» **What is being asked**
The records below must be repeated exactly, but without their pictures.

» **Object-level change descriptions**
--*--

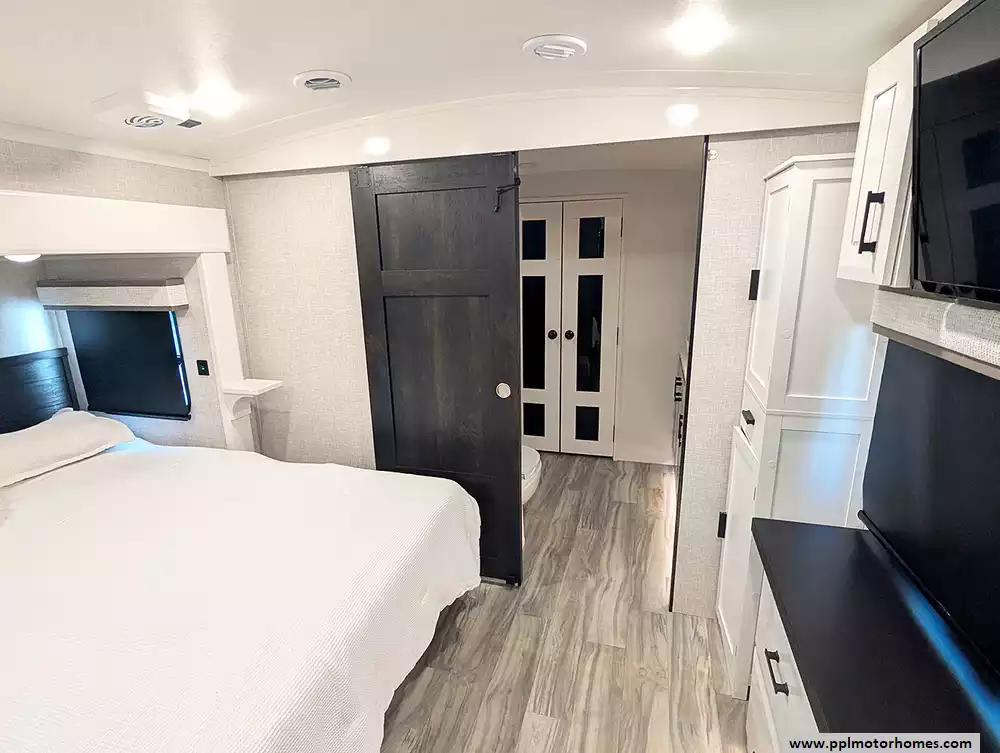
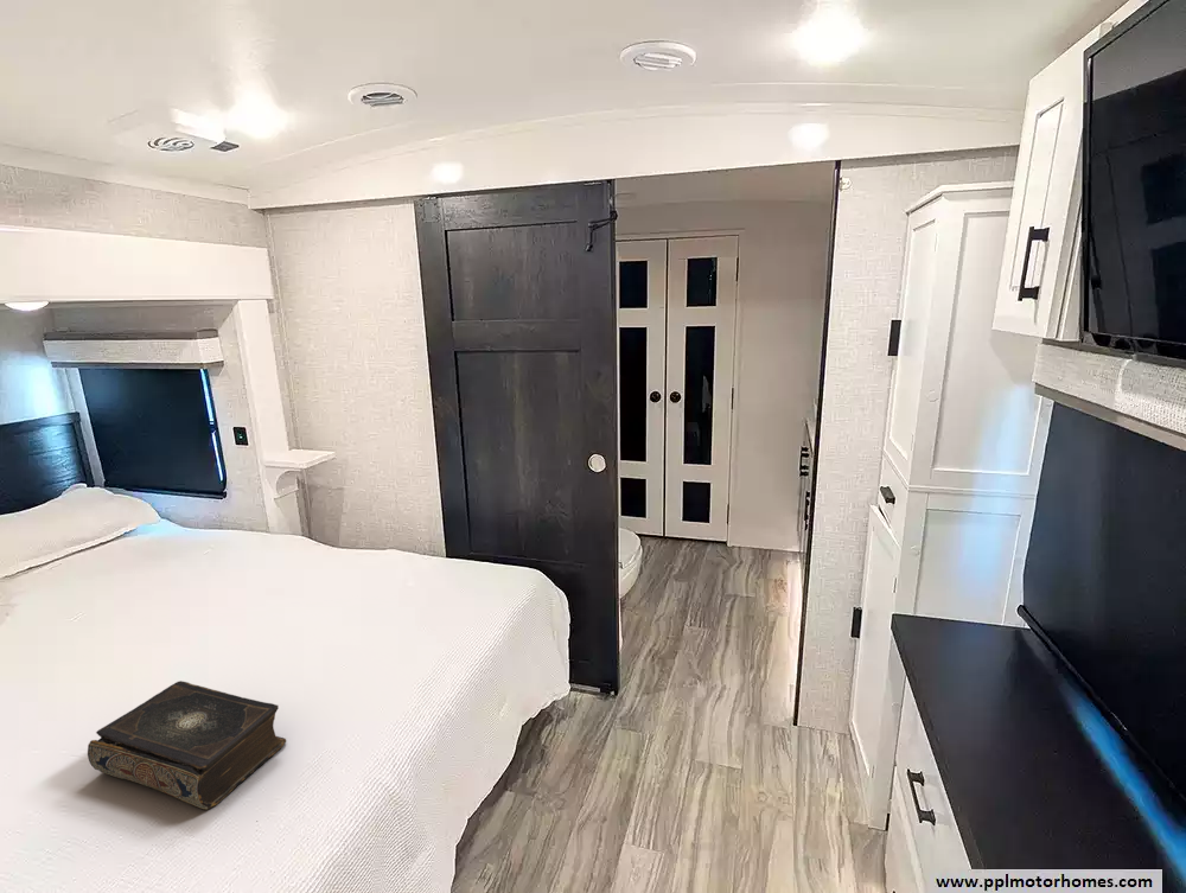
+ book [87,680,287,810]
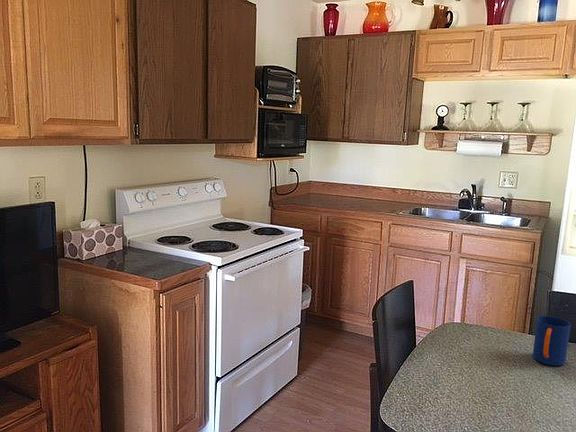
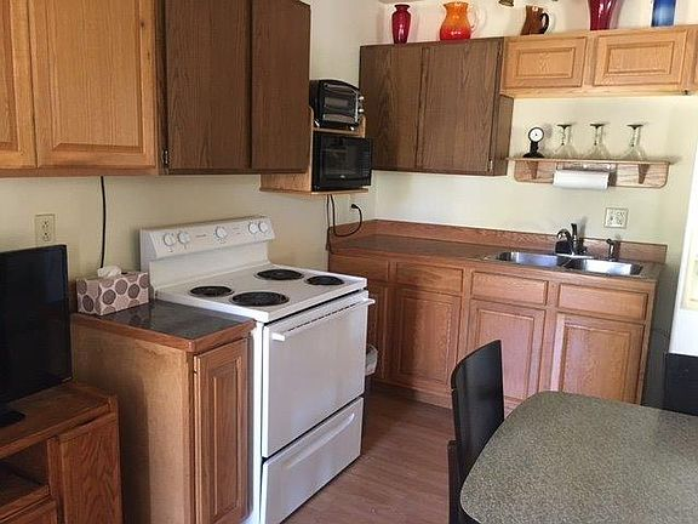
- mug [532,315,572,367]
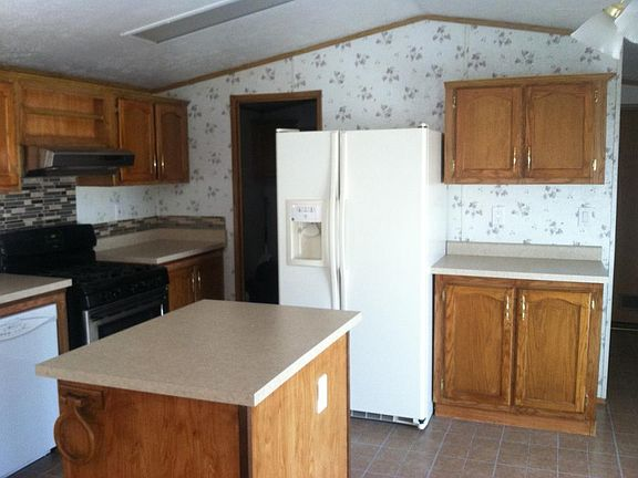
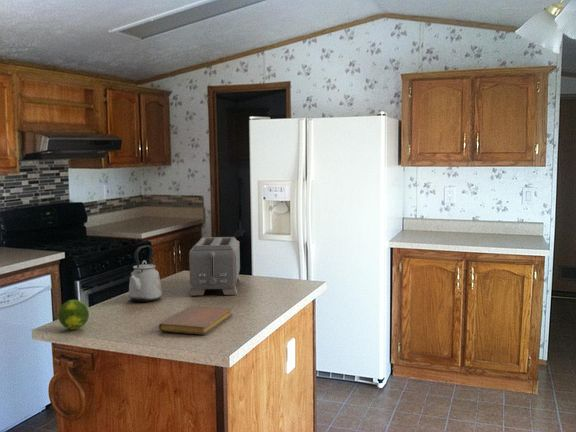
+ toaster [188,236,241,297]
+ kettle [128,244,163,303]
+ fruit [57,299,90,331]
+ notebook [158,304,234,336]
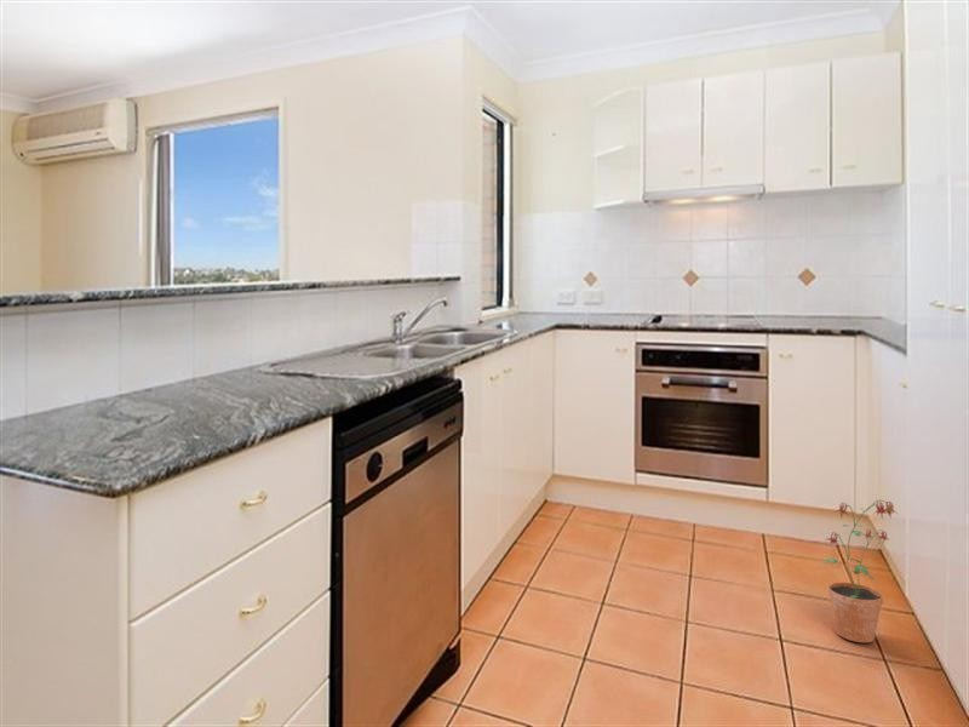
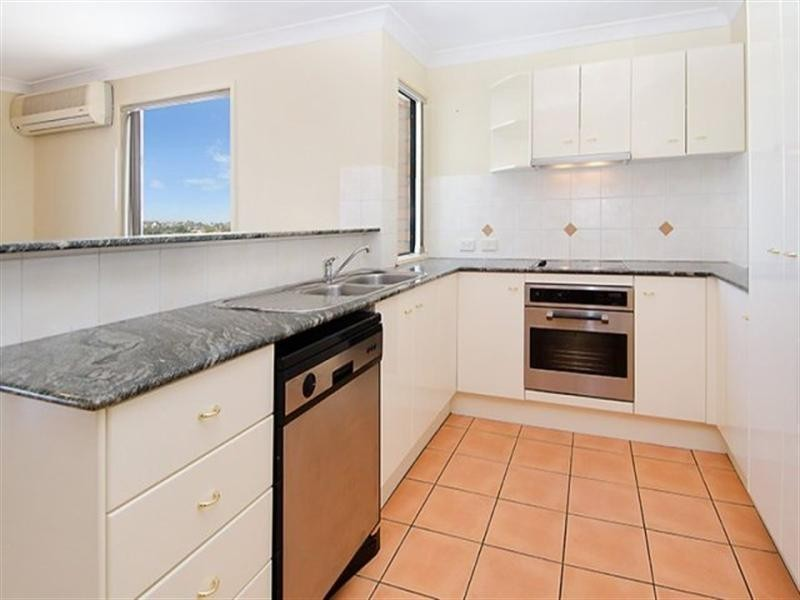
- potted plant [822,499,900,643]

--*--

» **Exercise answer**
+ book [87,680,287,810]
- mug [532,315,572,367]
+ toaster [188,236,241,297]
+ kettle [128,244,163,303]
+ fruit [57,299,90,331]
+ notebook [158,304,234,336]
- potted plant [822,499,900,643]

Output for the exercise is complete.